Bootstrap is another powerful resampling technique. Instead of splitting data into folds, we generate many bootstrap datasets by sampling with replacement from the training set. Each bootstrap dataset is the same size as the original, but contains duplicate observations. This allows us to estimate variability of a statistic or model parameter.

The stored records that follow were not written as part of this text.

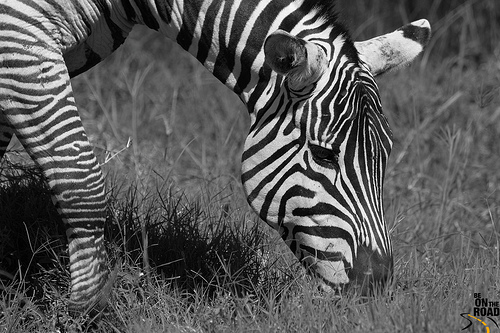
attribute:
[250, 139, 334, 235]
stripes — black, white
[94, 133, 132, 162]
grass — yellow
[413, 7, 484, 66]
grass — yellow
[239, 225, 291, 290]
grass — yellow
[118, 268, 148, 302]
grass — yellow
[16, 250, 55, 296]
grass — yellow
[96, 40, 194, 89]
grass — yellow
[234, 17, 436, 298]
head — black, grey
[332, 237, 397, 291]
nose — grey, black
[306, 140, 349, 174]
eye — black, grey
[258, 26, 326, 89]
ear — grey, black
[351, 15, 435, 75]
ear — black, grey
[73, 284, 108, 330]
feet — black, grey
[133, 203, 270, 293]
shadow — grey, black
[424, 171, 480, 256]
grass — black, white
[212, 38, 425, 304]
zebra — grey, white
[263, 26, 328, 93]
ear — white, grey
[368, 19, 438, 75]
ear — grey, white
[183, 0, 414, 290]
zebra — black, grey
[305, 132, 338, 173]
eye — white, grey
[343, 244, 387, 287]
nose — grey, white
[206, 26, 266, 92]
neck — white, grey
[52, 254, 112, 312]
feet — grey, white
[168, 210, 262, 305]
grass — grey, tall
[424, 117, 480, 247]
grass — tall, grey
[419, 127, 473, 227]
grass — grey, tall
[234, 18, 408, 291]
zebra — black, grey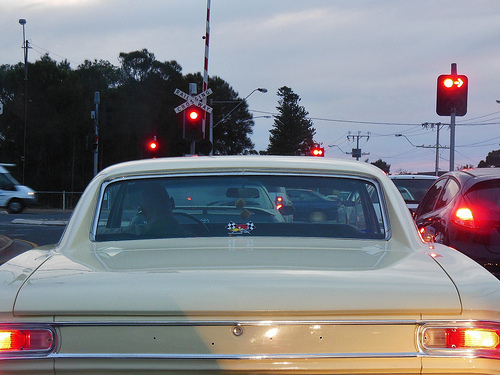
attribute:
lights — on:
[185, 99, 200, 125]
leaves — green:
[1, 52, 313, 164]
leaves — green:
[111, 82, 141, 119]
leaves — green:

Create one bootstrap dataset:
BSind<-sample(ntrain,replace=TRUE)
BSdata<-train.X[BSind,]
Generate multiple bootstrap datasets using a
for-loop
:
B=100
for(b in 1:B){
BSind<-sample(ntrain,replace=TRUE)
BSdata<-train.X[BSind,]
# ...perform analyses...
# ...store the results indexed by b...
}
Bootstrap is particularly useful for estimating the standard error of model parameters when no analytical formula is available.
In imbalanced classification problems, where one class is much rarer than the other, resampling techniques can create a more balanced dataset.
We illustrate this with a subset of the iris dataset containing only setosa (majority) and versicolor (minority).
irisdata<-iris[1:75,]
irisdata$Species <- factor(irisdata$Species)
n<-nrow(irisdata)
majorind=(1:n)[irisdata[,5]=="setosa"]
minorind=(1:n)[irisdata[,5]=="versicolor"]
majorn=length(majorind)
minorn=length(minorind)
Oversampling duplicates minority-class samples until class sizes are equal.
OSind=sample(minorind,majorn-minorn,replace=TRUE)
OSdata<-rbind(irisdata,irisdata[OSind,])
table(irisdata$Species)
##
## setosa versicolor
## 50 25
table(OSdata$Species)
##
## setosa versicolor
## 50 50
Undersampling removes majority-class samples to match the minority-class size.
USind=sample(majorind,majorn-minorn,replace=FALSE)
USdata<-irisdata[-USind,]
table(irisdata$Species)
##
## setosa versicolor
## 50 25
table(USdata$Species)
##
## setosa versicolor
## 25 25
Note. Oversampling can increase the risk of overfitting (by repeating minority examples), while undersampling may discard useful information from the majority class.
In imbalanced classification problems, simply duplicating minority-class examples (oversampling) can lead to overfitting, while discarding majority-class examples (undersampling) may waste information. The SMOTE provides an alternative by generating synthetic minority observations. These new samples are created by interpolating between existing minority-class observations and their nearest neighbors.
We illustrate SMOTE using the smotefamily
package on an
imbalanced version of the iris
dataset, where setosa is the
majority and versicolor is the minority class.
# install.packages("smotefamily")
library(smotefamily)
# Convert to numeric labels for smotefamily
x <- irisdata[,1:4]
y <- as.numeric(irisdata$Species) # setosa=1, versicolor=2
# Apply SMOTE
set.seed(1)
iris.SMOTE <- SMOTE(x, y, K=5, dup_size=2)
table(y) # original distribution
## y
## 1 2
## 50 25
table(iris.SMOTE$data$class) # after SMOTE
##
## 1 2
## 50 75
Here: dup_size = 2
roughly doubles the minority class by
generating synthetic examples.
K = 5
specifies the number of nearest neighbors used
when interpolating new synthetic points.
The table()
commands show how the class distribution
becomes more balanced after SMOTE.
Note. SMOTE creates more diverse samples than random oversampling, but if the classes overlap significantly, synthetic points may fall into ambiguous regions. Careful use of SMOTE is recommended when decision boundaries are not well-separated.